Alegre é Zé, Alegre é António, Alegre é gente!

O Saboteur, um dos postadores do Spectrum mais ligado à esquerda possível do que à esquerda necessária a que este blog nos tem habituado, escreveu este post a polemizar com o que tinha escrito sobre o Sócrates Alegre. Com convite tão descarado não podia deixar passar a oportunidade de fazer algumas considerações.

Antes de mais é preciso dizer que o post do Saboteur faz um paralelo entre a minha posição e a do António Vitorino, o que como é óbvio só prestigia o segundo. Se o António descobre que o puseram em contraste comigo há-de colar o post na parede do quarto ao pé do poster dos Black Eyed Peas e telefonar a todos os amigos a dizer do quão orgulhoso se sente. Mas enfim… eu prestigiaria outras figuras na praça, mas o mau gosto fica com quem o pratica.

Na substância, o Saboteur diz que eu e o António Vitorino não podemos estar os dois correctos. Uma evidência, uma vez que eu e ele dissemos coisas opostas. Ora, por exclusão de partes, ou um ou o outro tem razão ou, como um comentador disse no seu post, nenhum dos dois a tem. Brilhante, clarividente e oportuno.
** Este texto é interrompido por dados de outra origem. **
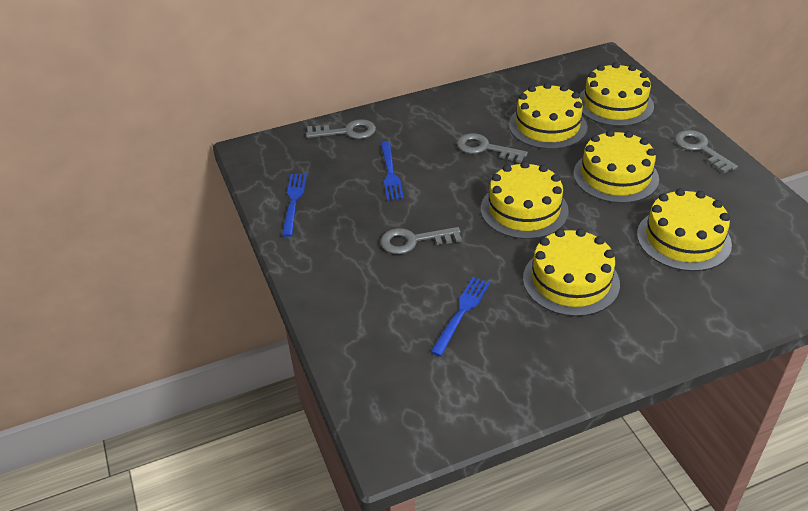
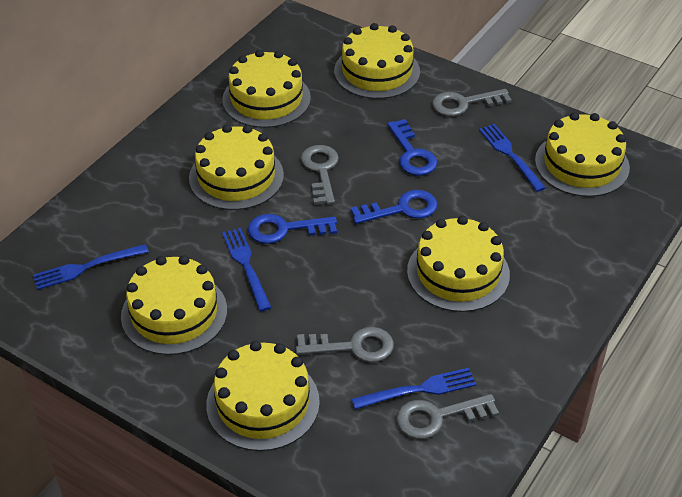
blue fork: [282,174,307,237] [381,141,404,201] [431,277,490,356] = 3 -> [33,244,149,290] [222,228,271,311] [351,368,477,410] [479,124,546,192] = 4
blue key: none = 0 -> [248,214,337,244] [350,190,437,224] [387,119,437,176] = 3
yellow cake: [481,161,569,239] [509,82,587,149] [523,228,620,317] [573,130,659,203] [579,62,654,126] [637,188,732,271] = 6 -> [121,255,227,355] [189,125,284,210] [206,341,320,451] [222,50,311,128] [334,23,420,99] [407,216,510,312] [535,112,630,197] = 7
Diria mesmo perspicaz.

Apesar disso o António Vitorino e eu temos algo em comum embora Saboteur não o perceba. Nenhum dos dois gosta de ver a esquerda, ainda que a possível, colada à esquerda que passou para a direita. Ambos desprezamos essa mútua contaminação. Já o Saboteur, nas entrelinhas, deixa perceber que é essa contaminação que o excita. O António desdenha Alegre embora deseje que Alegre dê a vitória a Sócrates e ao PS nas presidenciais. Eu desdenho Alegre embora deseje que ele consiga deixar claro o que move a esquerda parlamentar.

Por fim, o inevitável agradecimento pelo adjectivo atribuído: afoito. Gosto. É que para além da cara do Alegre ser o focinho de Sócrates há ainda outras tantas trombas mais. Vejam em anexo. O leitor e o Saboteur poderão constatar das imagens o quão parecidos todos são. Por certo não encontrará a fotografia do Saboteur (que parece que só sabota jardins públicos), e terá seguramente melhores companhias que as visadas.

Ainda assim um conselho: com tanta prosápia deveria ao menos ser capaz de nos deixar perceber a sua opinião. Não sobre mim e o António. Sobre o Alegre. Ficamos à espera.